*** Data to use ***

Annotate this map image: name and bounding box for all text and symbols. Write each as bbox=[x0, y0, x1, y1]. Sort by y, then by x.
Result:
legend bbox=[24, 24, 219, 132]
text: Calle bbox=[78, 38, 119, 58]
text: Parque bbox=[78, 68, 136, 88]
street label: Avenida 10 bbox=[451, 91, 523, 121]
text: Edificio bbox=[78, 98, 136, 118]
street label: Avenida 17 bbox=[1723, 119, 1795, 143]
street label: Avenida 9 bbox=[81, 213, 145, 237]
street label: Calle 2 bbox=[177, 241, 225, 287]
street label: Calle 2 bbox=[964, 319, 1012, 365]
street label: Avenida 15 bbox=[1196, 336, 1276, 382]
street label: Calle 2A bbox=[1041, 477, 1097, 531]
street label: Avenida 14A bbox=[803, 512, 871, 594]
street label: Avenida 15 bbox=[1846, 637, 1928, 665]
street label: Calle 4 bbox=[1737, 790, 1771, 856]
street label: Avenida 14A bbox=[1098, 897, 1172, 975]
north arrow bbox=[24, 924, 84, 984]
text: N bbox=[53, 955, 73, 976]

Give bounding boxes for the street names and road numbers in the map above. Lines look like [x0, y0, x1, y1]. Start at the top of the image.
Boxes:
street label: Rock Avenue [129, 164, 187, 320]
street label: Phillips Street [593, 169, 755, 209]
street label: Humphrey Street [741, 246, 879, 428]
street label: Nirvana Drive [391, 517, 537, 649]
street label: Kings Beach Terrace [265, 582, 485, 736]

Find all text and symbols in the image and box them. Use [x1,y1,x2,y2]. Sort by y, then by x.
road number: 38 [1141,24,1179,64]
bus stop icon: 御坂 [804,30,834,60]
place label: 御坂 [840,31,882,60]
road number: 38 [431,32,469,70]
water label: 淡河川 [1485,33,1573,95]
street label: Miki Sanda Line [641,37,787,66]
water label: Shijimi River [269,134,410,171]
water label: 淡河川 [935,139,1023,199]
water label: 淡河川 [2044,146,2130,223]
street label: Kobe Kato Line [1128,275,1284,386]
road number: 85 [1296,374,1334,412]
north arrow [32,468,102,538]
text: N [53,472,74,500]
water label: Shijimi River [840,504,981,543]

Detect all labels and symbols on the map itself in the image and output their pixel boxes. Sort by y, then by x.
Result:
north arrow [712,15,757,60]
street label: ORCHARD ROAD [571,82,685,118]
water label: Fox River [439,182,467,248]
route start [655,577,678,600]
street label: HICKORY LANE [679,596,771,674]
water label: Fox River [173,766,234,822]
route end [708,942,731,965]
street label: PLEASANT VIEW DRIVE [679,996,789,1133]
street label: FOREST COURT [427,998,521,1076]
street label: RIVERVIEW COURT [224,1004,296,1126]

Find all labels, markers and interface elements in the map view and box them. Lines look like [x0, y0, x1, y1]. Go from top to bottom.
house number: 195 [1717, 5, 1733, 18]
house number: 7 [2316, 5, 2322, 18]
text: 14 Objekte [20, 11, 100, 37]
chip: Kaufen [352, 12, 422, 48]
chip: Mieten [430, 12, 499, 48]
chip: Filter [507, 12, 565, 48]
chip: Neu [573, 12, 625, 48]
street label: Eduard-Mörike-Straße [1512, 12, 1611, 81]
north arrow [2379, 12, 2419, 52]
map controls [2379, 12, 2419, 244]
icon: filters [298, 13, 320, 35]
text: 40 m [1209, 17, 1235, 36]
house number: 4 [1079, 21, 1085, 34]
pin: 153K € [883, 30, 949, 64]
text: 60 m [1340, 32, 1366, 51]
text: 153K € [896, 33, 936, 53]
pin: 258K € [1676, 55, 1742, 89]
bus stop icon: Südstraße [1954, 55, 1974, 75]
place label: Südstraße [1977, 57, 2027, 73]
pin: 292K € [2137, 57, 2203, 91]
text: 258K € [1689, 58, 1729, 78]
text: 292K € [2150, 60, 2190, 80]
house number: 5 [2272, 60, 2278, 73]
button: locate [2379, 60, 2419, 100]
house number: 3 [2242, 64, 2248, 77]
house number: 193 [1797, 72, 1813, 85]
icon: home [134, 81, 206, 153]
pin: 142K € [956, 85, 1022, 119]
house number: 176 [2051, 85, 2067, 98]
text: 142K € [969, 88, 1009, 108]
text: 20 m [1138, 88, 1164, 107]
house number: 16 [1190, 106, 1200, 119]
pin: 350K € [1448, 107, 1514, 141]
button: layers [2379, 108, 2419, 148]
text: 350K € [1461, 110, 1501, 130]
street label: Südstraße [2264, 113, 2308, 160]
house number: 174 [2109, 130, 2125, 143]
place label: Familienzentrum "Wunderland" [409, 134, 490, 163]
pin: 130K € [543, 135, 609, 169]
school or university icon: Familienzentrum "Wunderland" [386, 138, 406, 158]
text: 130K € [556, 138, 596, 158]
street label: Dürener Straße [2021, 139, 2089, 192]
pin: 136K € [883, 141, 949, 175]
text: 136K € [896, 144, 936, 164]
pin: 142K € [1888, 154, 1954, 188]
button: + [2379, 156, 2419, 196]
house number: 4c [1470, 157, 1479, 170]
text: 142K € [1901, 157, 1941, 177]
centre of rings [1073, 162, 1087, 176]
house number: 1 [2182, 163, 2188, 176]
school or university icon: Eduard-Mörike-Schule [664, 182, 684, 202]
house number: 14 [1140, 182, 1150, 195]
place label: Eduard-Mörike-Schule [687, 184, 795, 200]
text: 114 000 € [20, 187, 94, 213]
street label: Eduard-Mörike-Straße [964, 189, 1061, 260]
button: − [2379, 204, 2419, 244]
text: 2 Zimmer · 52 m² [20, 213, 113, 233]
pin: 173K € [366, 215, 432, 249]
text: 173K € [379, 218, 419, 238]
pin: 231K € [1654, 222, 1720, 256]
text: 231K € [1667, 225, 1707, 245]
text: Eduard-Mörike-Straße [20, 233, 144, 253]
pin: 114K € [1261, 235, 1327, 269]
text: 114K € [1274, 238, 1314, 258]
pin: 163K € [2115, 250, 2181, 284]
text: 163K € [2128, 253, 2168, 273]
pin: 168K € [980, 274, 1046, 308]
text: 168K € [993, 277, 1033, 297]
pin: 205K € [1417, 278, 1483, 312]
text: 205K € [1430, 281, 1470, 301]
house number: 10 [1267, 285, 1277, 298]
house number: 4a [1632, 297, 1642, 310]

***

* [About this task]:
Restate the records above verbatim up to and including the line containing "Give bounding boxes".

* [Solved exercise]:
Annotate this map image: name and bounding box for all text and symbols. Write each as bbox=[x0, y0, x1, y1]. Sort by y, then by x.
Result:
legend bbox=[24, 24, 219, 132]
text: Calle bbox=[78, 38, 119, 58]
text: Parque bbox=[78, 68, 136, 88]
street label: Avenida 10 bbox=[451, 91, 523, 121]
text: Edificio bbox=[78, 98, 136, 118]
street label: Avenida 17 bbox=[1723, 119, 1795, 143]
street label: Avenida 9 bbox=[81, 213, 145, 237]
street label: Calle 2 bbox=[177, 241, 225, 287]
street label: Calle 2 bbox=[964, 319, 1012, 365]
street label: Avenida 15 bbox=[1196, 336, 1276, 382]
street label: Calle 2A bbox=[1041, 477, 1097, 531]
street label: Avenida 14A bbox=[803, 512, 871, 594]
street label: Avenida 15 bbox=[1846, 637, 1928, 665]
street label: Calle 4 bbox=[1737, 790, 1771, 856]
street label: Avenida 14A bbox=[1098, 897, 1172, 975]
north arrow bbox=[24, 924, 84, 984]
text: N bbox=[53, 955, 73, 976]

Give bounding boxes for the street names and road numbers in the map above. Lines look like [x0, y0, x1, y1]. Start at the top of the image.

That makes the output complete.